- _TASKS TO PERFORM_
[a] According to the passage about the monsoon depressions, how many deaths did the Deep Depression cause in the state of Orissa?
[b] From the passage about the monsoon depressions, extract word for word the text starting at "On August 9, a" and ending at "on 9 August.".

- _PASSAGE PROVIDED_
=-=-=-=-=

On August 9, a tropical depression formed in the North Indian Ocean, south of Orissa, India. Early the next day, the depression made landfall on the Orissa coast. The IMD did not upgrade it until it was overland near Puri. Consequently, it was designated as a land depression in the end of monsoon season report. Later in the day, the IMD issued its final advisory on the depression as it weakened into a low-pressure area. Madanpur Rampur in Orissa received 220 mm of rainfall on 9 August.

Monsoonal rainfall associated with the depression triggered extensive flooding in Andhra Pradesh. Flash flooding occurred on many rivers throughout the state. At least 61 people were killed across the state and 40,000 were displaced from their homes. At 3,000 homes were flooded.

=== Deep Depression BOB 04 ===

On September 14 an area of low pressure formed southeast of Kolkata, India. During September 15 the IMD designated this area of low pressure as Depression BOB 04. Later that day the JTWC issued a Tropical Cyclone Formation Alert on the tropical depression. During the morning of September 15 the depression intensified into a Deep Depression as it moved closer to the Orissa Coast near Chandbali on 16 September and maximum surface wind of 40 kn was reported by Chandbali at 1700 UTC of 16 September. Later that day the JTWC issued their first advisory on this system designating it as Tropical Cyclone 02B The Depression then made landfall on the Orissa coast later that day. So the JTWC issued their last advisory on the depression later that day. However the IMD kept issuing advisories on the Deep Depression. The RSMC then downgraded it to a depression on September 18 as it moved further inland. The RSMC issued their final advisory the next day as the depression had weakened into a well marked low-pressure area. The track of Deep Depression making inland into Uttar Pradesh after crossing Orissa

Baliguda in Orissa received 430 mm of rainfall in 48 hours between 17 and 18 September. The Deep Depression caused 10 deaths in the state of Orissa.

=-=-=-=-=

(Limb landmark coordinates)
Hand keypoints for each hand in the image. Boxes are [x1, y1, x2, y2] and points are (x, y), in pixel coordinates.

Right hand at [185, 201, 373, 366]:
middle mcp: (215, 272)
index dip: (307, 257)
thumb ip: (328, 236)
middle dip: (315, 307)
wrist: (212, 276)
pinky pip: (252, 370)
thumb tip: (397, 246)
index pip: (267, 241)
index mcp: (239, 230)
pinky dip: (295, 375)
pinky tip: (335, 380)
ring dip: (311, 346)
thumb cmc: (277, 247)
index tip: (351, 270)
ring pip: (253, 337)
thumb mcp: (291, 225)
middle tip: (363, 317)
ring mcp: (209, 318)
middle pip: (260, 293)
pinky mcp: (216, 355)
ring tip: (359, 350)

=-=-=-=-=

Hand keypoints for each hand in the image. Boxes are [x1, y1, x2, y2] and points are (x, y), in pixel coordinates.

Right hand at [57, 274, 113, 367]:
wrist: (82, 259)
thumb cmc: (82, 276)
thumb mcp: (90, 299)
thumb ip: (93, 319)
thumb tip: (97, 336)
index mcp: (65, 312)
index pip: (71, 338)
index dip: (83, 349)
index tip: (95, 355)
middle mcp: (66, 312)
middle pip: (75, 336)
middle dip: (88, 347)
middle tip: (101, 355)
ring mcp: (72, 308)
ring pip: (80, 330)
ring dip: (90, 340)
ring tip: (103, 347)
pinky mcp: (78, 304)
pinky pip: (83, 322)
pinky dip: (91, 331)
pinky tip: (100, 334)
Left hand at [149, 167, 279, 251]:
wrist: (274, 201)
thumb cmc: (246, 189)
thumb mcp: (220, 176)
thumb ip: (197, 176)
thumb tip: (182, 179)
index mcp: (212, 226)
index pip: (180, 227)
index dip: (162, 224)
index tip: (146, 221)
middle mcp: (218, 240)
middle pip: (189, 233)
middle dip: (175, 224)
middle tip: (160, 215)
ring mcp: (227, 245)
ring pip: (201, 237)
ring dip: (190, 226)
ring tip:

=-=-=-=-=

- _ANSWERS FOR EACH ITEM_
[a] Ten deaths.

[b]
On August 9, a tropical depression formed in the North Indian Ocean, south of Orissa, India. Early the next day, the depression made landfall on the Orissa coast. The IMD did not upgrade it until it was overland near Puri. Consequently, it was designated as a land depression in the end of monsoon season report. Later in the day, the IMD issued its final advisory on the depression as it weakened into a low-pressure area. Madanpur Rampur in Orissa received 220 mm of rainfall on 9 August.